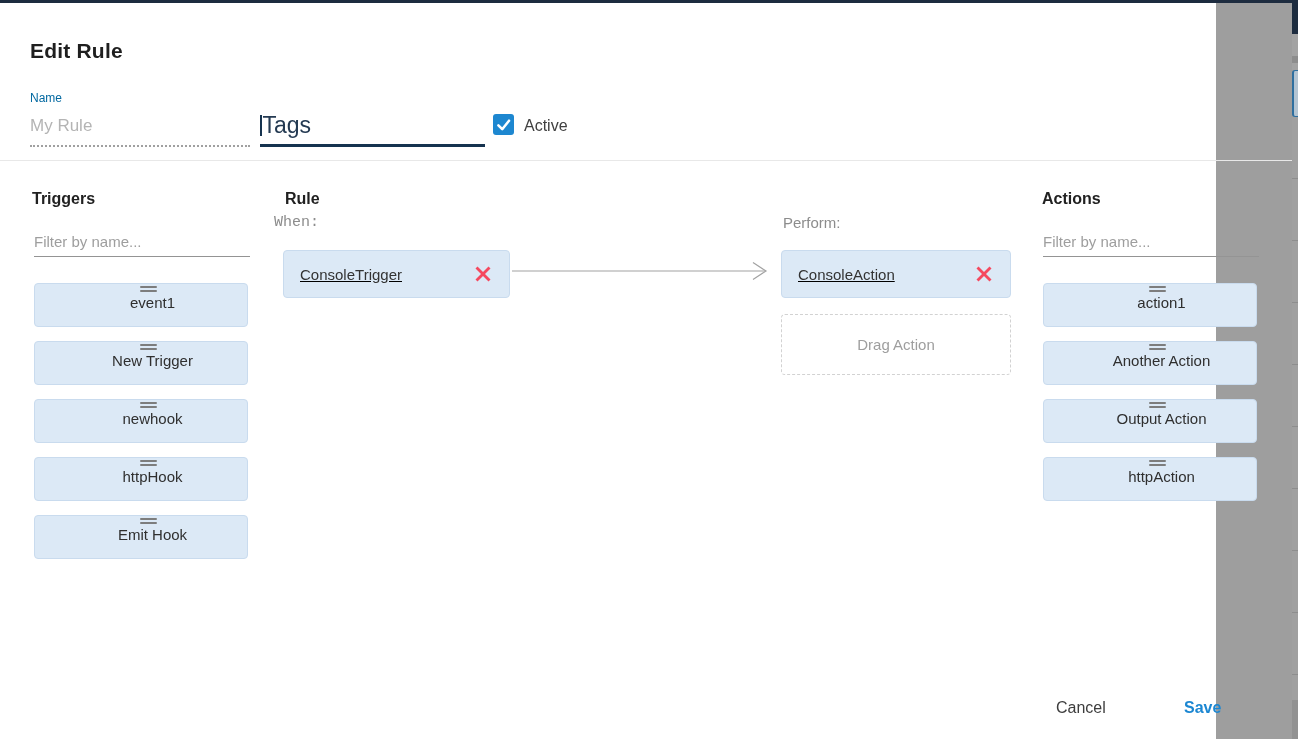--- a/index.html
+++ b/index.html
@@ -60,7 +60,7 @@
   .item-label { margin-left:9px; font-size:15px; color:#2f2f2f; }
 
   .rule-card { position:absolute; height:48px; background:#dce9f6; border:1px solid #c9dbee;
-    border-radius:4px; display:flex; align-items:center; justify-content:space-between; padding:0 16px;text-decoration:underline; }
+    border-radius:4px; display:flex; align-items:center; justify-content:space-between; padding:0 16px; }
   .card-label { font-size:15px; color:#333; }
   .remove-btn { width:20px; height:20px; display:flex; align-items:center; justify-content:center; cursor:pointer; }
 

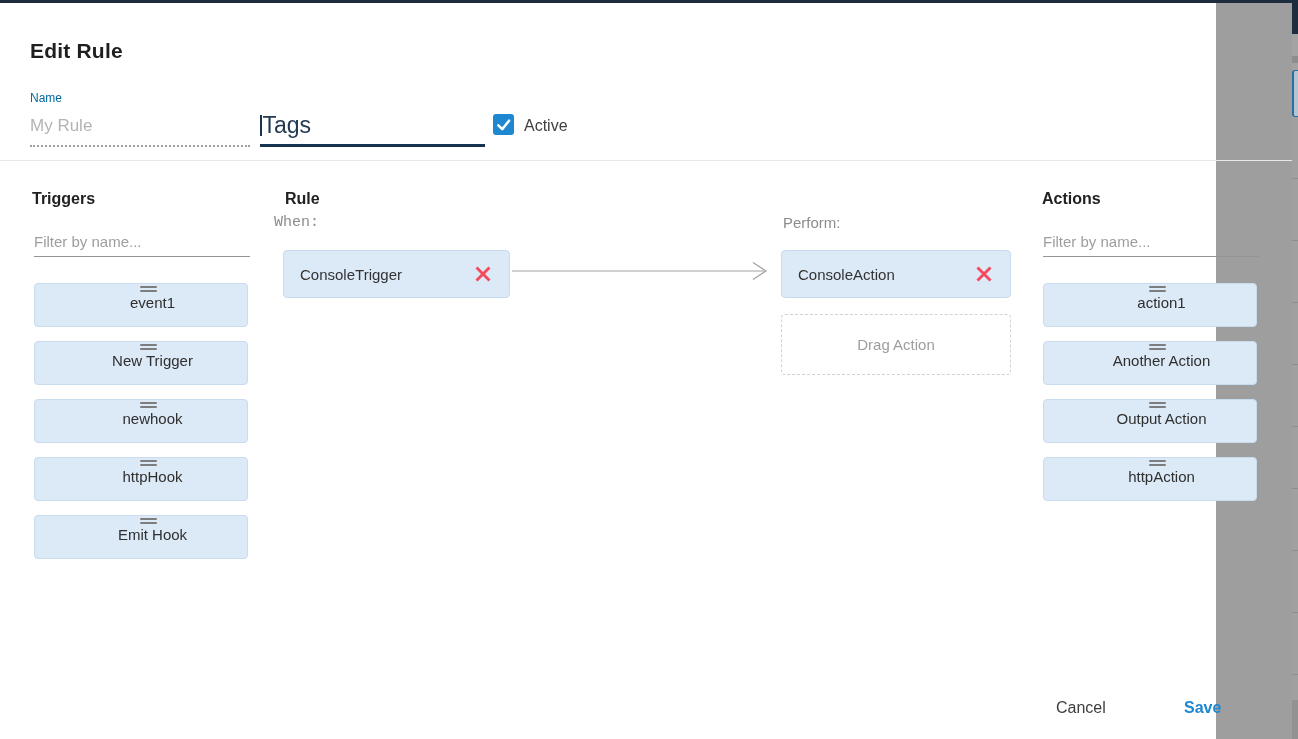--- a/index.html
+++ b/index.html
@@ -71,7 +71,7 @@
   .drop-zone span { font-size:15px; color:#9e9e9e; }
 
   .footer-btn { position:absolute; top:688px; border:none; background:transparent; cursor:pointer;
-    font-family:"Liberation Sans",sans-serif; font-size:16px; padding:8px 14px; border-radius:3px; }
+    font-family:"Liberation Sans",sans-serif; font-size:20px; padding:8px 14px; border-radius:3px; }
   .cancel-btn { left:1042px; color:#3d3d3d; font-weight:500; }
   .save-btn { left:1170px; color:#1c87d2; font-weight:600; }
 </style>

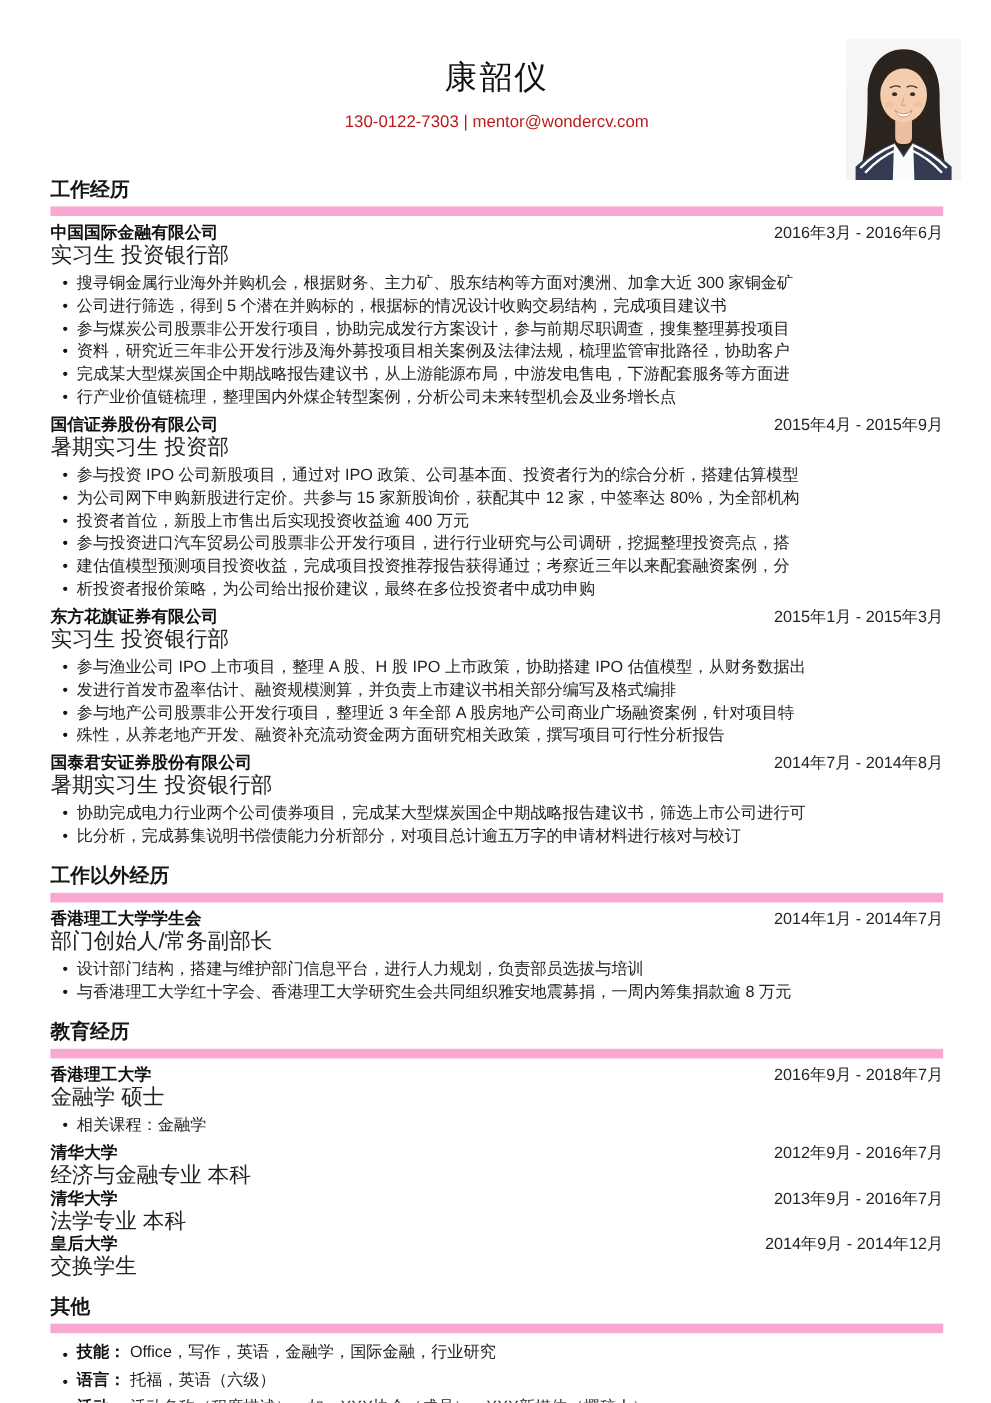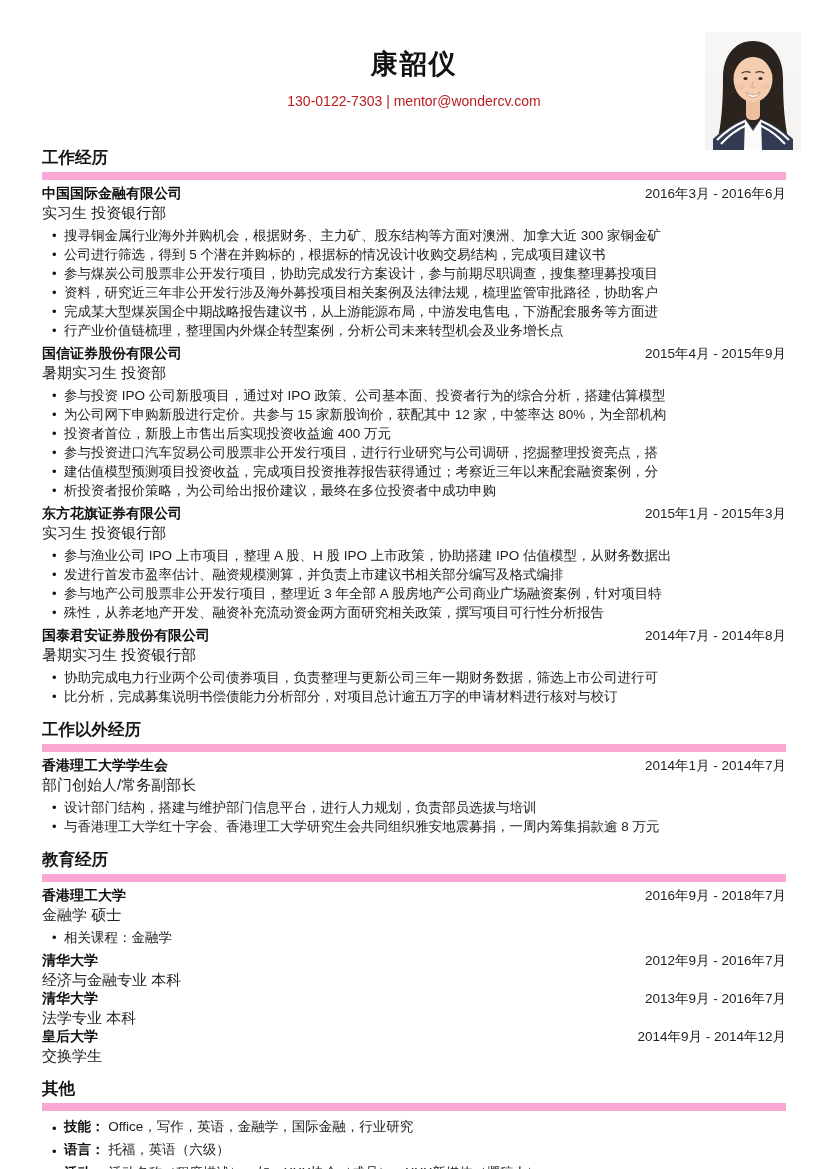--- a/index.html
+++ b/index.html
@@ -16,7 +16,7 @@
 
   
   .hdr { text-align: center; padding-top: 46px; }
-  .name { font-size: 27px; font-weight: 700; margin: 0; letter-spacing: 2px; color: #111; }
+  .name { font-size: 27px; font-weight: 400; margin: 0; letter-spacing: 2px; color: #111; }
   .contact { margin-top: 11px; font-size: 14px; color: #b91c1c; }
   .photo {
     position: absolute; top: 32px; right: 25px;

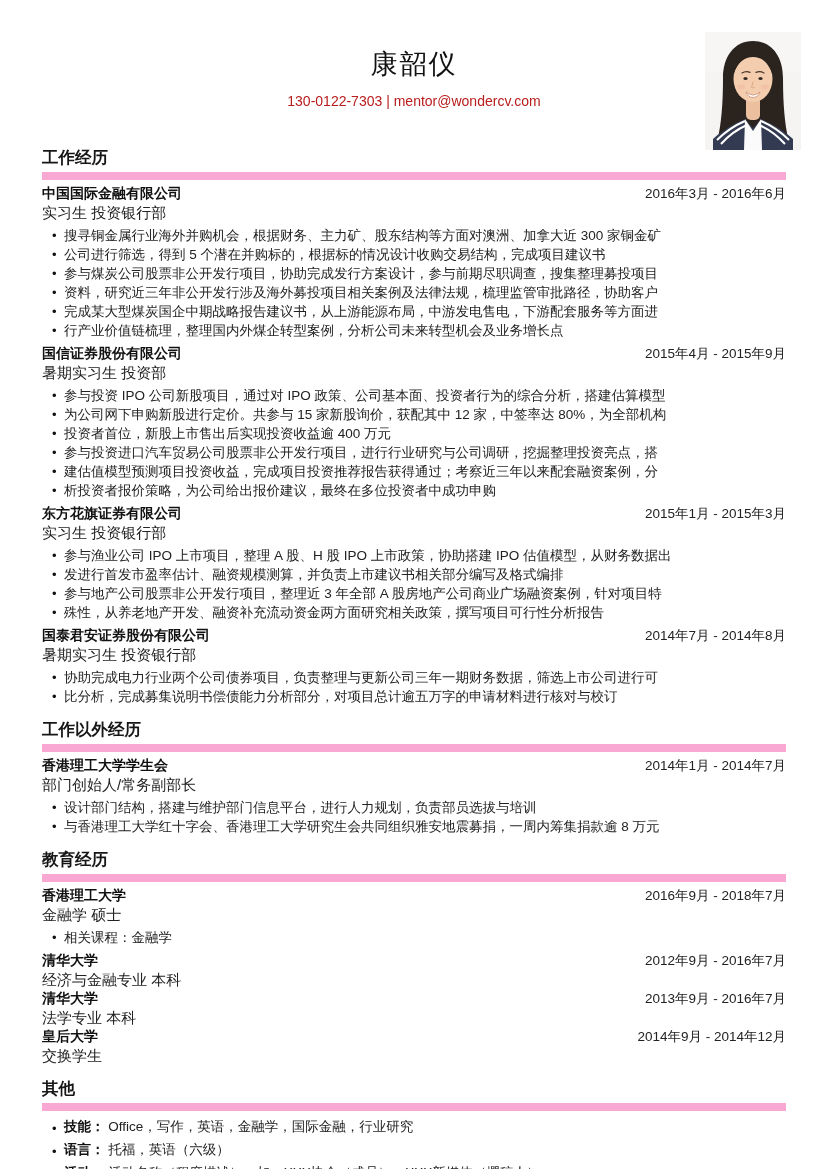--- a/index.html
+++ b/index.html
@@ -34,7 +34,7 @@
   .entry-head { display: flex; justify-content: space-between; align-items: flex-start; line-height: 19px; }
   .company { font-weight: 700; font-size: 14px; color: #111; }
   .dates { font-size: 13.5px; color: #222; white-space: nowrap; }
-  .role { font-size: 15px; line-height: 19px; color: #222; }
+  .role { font-size: 18px; line-height: 19px; color: #222; }
 
   ul.bullets { margin: 4px; padding: 0; list-style: none; }
   ul.bullets li {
# # # #
* [Goal of the exercise] Omitting all pictures, restate exactly the lines of the material from its start through the line that contains "border:none; background:transparent; cursor:pointer;".

* [Task solution]
--- a/index.html
+++ b/index.html
@@ -60,7 +60,7 @@
   .item-label { margin-left:9px; font-size:15px; color:#2f2f2f; }
 
   .rule-card { position:absolute; height:48px; background:#dce9f6; border:1px solid #c9dbee;
-    border-radius:4px; display:flex; align-items:center; justify-content:space-between; padding:0 16px;text-decoration:underline; }
+    border-radius:4px; display:flex; align-items:center; justify-content:space-between; padding:0 16px; }
   .card-label { font-size:15px; color:#333; }
   .remove-btn { width:20px; height:20px; display:flex; align-items:center; justify-content:center; cursor:pointer; }
 

--- a/index.html
+++ b/index.html
@@ -71,7 +71,7 @@
   .drop-zone span { font-size:15px; color:#9e9e9e; }
 
   .footer-btn { position:absolute; top:688px; border:none; background:transparent; cursor:pointer;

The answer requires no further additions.